## [Your objective]
Your answer should consist only of the lines below from the one with "Programme operator" through the one with "Declared unit", copied exactly.

=====

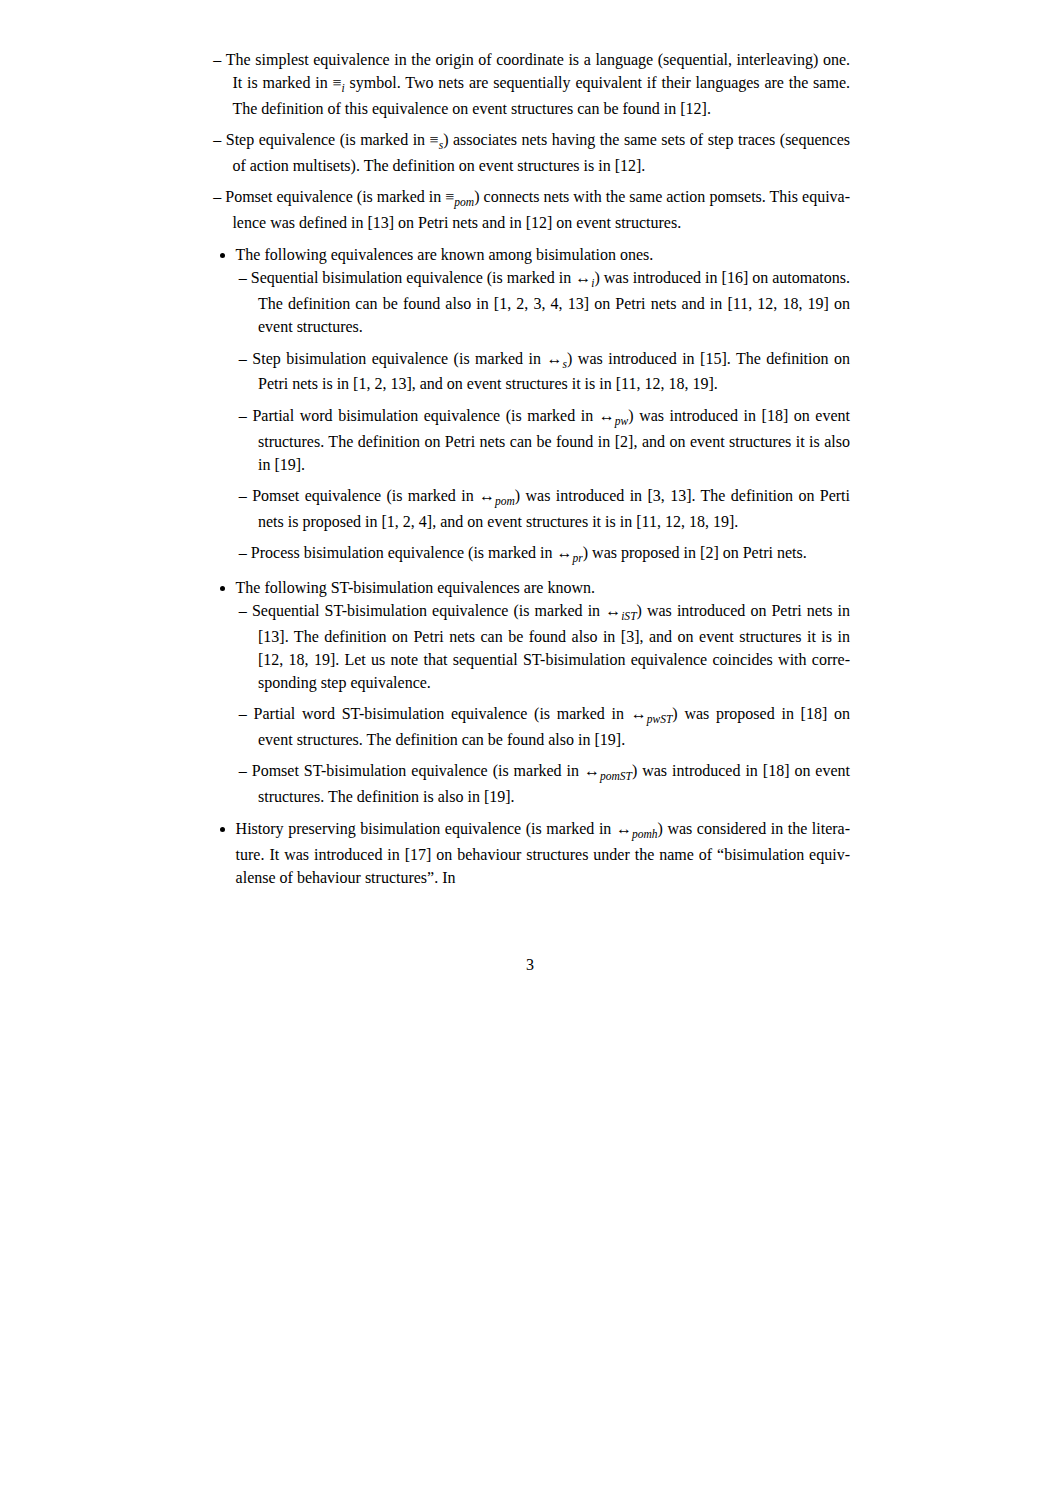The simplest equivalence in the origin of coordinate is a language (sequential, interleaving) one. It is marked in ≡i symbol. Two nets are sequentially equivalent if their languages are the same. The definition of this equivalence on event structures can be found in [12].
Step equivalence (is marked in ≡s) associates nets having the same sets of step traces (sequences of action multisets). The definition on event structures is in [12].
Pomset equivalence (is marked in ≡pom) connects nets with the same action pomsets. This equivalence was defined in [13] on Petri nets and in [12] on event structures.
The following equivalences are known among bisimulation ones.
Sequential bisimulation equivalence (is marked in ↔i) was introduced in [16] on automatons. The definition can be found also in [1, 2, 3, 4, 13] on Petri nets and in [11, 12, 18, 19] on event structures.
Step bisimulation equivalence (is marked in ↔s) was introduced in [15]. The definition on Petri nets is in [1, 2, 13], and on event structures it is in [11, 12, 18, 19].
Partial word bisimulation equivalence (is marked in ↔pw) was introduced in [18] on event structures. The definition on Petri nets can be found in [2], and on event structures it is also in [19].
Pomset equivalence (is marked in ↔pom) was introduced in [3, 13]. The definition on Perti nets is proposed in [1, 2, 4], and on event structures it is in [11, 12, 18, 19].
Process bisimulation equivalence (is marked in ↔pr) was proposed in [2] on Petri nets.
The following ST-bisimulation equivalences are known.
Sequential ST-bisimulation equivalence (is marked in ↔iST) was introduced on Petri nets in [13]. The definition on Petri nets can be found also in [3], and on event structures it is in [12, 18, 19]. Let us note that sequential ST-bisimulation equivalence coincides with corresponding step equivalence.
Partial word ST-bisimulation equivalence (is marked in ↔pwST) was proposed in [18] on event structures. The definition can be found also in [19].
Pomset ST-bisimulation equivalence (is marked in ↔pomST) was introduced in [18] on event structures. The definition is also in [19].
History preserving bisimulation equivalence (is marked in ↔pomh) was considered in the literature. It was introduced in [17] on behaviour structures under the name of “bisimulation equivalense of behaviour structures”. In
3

=====

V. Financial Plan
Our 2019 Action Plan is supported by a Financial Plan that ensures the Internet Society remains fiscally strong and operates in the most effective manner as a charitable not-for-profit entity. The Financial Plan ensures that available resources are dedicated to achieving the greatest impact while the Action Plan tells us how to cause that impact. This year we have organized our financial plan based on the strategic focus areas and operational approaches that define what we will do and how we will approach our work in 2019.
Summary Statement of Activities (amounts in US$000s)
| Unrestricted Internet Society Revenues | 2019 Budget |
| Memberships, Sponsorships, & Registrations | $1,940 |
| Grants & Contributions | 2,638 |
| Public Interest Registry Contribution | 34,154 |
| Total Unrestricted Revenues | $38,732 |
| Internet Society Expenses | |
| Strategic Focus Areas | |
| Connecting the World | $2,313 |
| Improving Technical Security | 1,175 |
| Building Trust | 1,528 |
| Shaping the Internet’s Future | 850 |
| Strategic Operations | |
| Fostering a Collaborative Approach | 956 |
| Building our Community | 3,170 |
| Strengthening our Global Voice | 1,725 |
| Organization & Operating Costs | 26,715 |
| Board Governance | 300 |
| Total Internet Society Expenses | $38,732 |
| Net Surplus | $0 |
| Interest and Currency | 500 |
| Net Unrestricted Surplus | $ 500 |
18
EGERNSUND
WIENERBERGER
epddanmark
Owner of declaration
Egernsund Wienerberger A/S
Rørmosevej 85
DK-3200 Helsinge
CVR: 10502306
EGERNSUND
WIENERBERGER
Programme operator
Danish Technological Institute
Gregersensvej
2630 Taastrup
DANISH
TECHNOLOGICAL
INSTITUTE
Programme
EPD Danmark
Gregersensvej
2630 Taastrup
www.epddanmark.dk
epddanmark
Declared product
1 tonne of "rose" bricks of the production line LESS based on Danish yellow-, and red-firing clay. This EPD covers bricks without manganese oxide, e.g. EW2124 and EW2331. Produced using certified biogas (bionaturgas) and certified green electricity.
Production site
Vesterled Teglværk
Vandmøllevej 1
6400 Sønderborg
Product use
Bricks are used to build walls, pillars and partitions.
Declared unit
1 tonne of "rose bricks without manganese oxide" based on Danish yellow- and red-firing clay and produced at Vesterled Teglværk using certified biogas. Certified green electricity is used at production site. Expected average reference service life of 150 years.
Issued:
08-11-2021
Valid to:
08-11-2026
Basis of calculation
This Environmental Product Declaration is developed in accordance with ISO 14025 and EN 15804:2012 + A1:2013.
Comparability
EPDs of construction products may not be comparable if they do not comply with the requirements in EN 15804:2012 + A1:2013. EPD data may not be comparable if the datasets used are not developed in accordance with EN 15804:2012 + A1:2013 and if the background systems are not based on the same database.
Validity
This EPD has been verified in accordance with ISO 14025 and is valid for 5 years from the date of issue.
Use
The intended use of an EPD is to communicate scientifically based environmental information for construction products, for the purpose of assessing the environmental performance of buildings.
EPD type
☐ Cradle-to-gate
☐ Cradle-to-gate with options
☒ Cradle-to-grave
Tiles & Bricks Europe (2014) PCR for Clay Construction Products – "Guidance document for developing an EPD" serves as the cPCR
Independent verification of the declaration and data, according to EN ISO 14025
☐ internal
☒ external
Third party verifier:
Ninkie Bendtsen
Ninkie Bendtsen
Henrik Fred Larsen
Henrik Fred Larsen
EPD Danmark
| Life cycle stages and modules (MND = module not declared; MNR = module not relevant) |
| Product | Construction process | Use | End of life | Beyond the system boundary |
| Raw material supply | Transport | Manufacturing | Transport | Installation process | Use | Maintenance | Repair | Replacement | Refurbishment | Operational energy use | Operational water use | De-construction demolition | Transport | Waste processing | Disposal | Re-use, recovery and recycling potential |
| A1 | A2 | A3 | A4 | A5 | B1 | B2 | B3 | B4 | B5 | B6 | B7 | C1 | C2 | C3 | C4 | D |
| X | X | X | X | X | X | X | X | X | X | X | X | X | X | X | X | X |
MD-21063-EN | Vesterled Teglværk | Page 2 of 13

=====

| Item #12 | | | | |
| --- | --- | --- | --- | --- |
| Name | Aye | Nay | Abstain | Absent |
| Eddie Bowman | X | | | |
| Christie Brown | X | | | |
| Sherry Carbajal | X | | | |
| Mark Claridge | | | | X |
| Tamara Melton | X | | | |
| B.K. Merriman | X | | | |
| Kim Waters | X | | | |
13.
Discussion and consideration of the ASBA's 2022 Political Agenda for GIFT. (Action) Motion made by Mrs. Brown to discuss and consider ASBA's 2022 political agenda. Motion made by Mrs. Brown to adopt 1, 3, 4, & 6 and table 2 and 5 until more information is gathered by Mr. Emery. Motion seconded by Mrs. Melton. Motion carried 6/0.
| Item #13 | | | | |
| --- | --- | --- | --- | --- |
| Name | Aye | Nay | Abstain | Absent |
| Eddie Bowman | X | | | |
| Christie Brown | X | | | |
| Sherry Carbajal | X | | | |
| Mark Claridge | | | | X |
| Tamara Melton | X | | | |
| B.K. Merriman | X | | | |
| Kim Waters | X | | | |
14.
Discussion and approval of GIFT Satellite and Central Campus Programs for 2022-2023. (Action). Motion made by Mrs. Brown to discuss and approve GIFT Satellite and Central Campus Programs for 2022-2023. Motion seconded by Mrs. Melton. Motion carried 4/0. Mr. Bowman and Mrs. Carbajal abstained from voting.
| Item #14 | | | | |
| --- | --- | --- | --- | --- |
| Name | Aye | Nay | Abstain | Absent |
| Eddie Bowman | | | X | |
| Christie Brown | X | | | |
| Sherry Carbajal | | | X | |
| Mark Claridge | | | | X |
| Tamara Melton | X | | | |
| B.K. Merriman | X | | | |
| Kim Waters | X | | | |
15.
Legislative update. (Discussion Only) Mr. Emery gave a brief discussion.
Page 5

=====

## [Task solution]
Programme operator
Danish Technological Institute
Gregersensvej
2630 Taastrup
DANISH
TECHNOLOGICAL
INSTITUTE
Programme
EPD Danmark
Gregersensvej
2630 Taastrup
www.epddanmark.dk
epddanmark
Declared product
1 tonne of "rose" bricks of the production line LESS based on Danish yellow-, and red-firing clay. This EPD covers bricks without manganese oxide, e.g. EW2124 and EW2331. Produced using certified biogas (bionaturgas) and certified green electricity.
Production site
Vesterled Teglværk
Vandmøllevej 1
6400 Sønderborg
Product use
Bricks are used to build walls, pillars and partitions.
Declared unit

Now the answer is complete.